BRIEF:
Identify every line in the records below that contains the word "points", matching case exactly, and copy each of those lines in full.

Chart analysis data
╔══
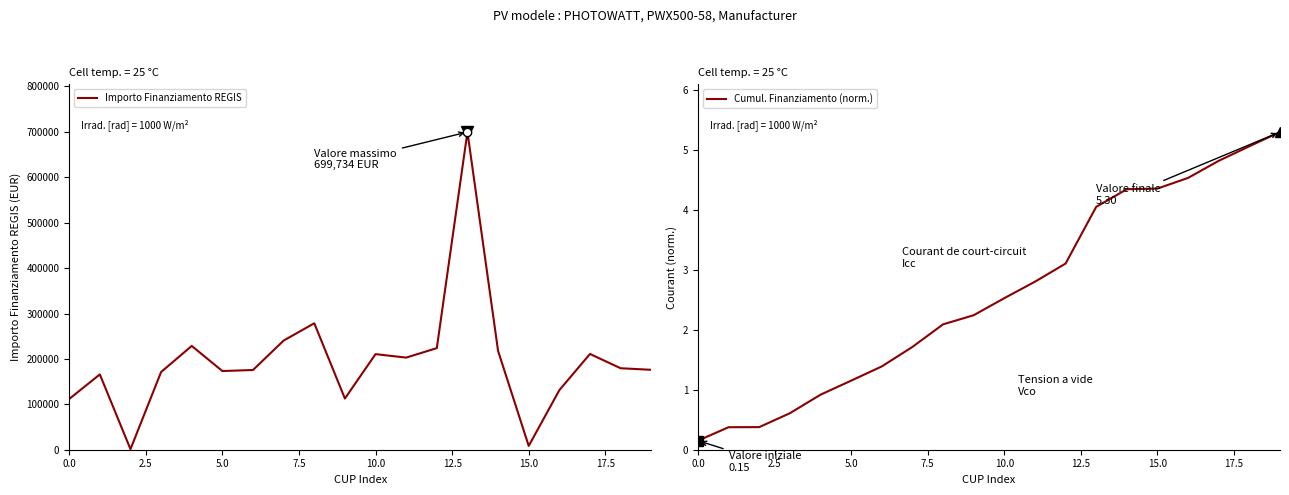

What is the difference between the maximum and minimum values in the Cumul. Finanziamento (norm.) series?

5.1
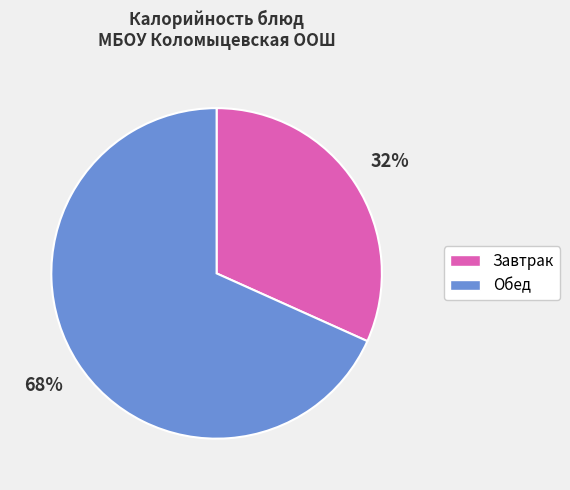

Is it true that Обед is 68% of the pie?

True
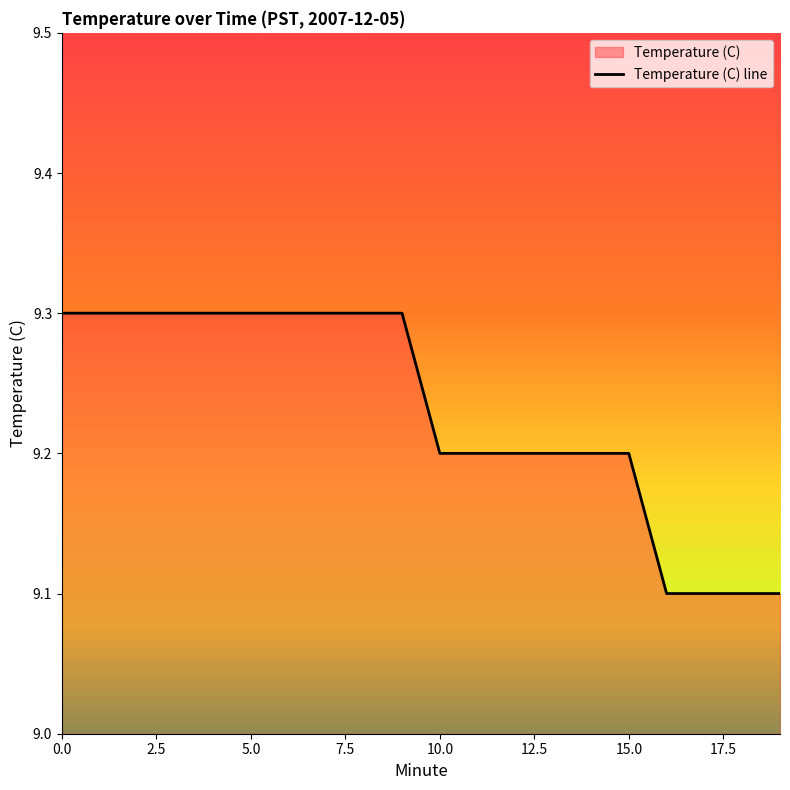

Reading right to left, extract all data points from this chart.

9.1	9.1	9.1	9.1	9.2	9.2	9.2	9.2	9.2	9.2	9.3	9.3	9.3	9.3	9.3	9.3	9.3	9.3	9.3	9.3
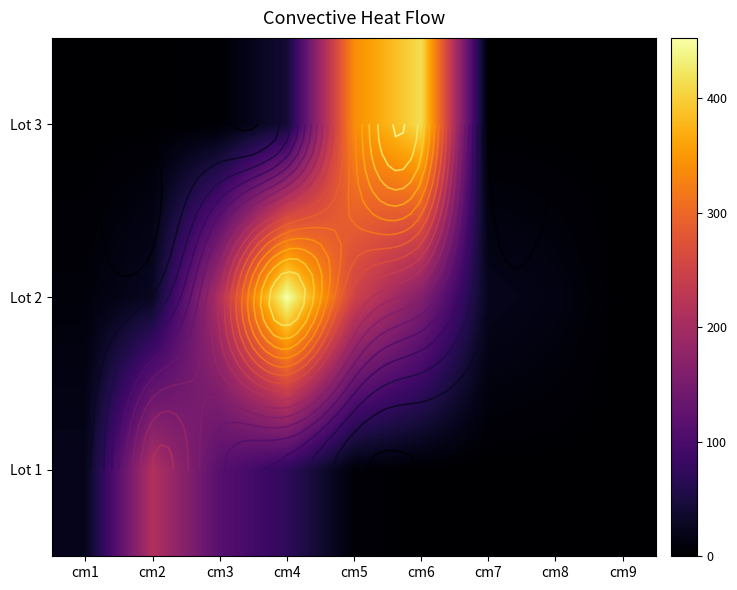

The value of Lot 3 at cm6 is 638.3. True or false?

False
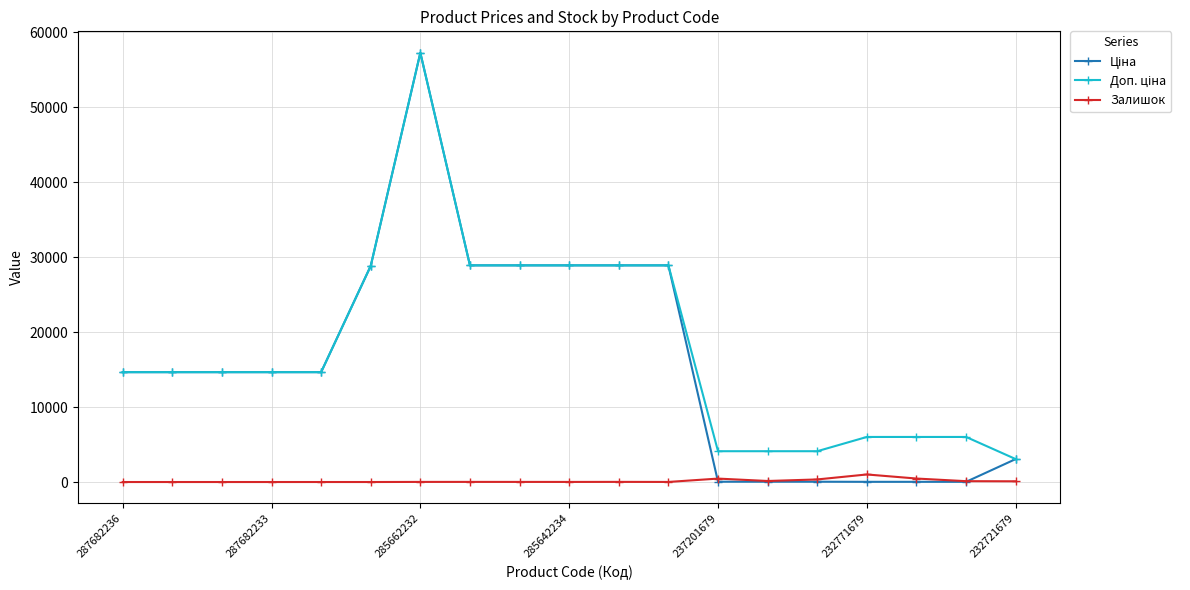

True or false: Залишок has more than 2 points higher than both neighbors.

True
╚══
ANSWER AREA:
Reading right to left, extract all data points from this chart.
True or false: Залишок has more than 2 points higher than both neighbors.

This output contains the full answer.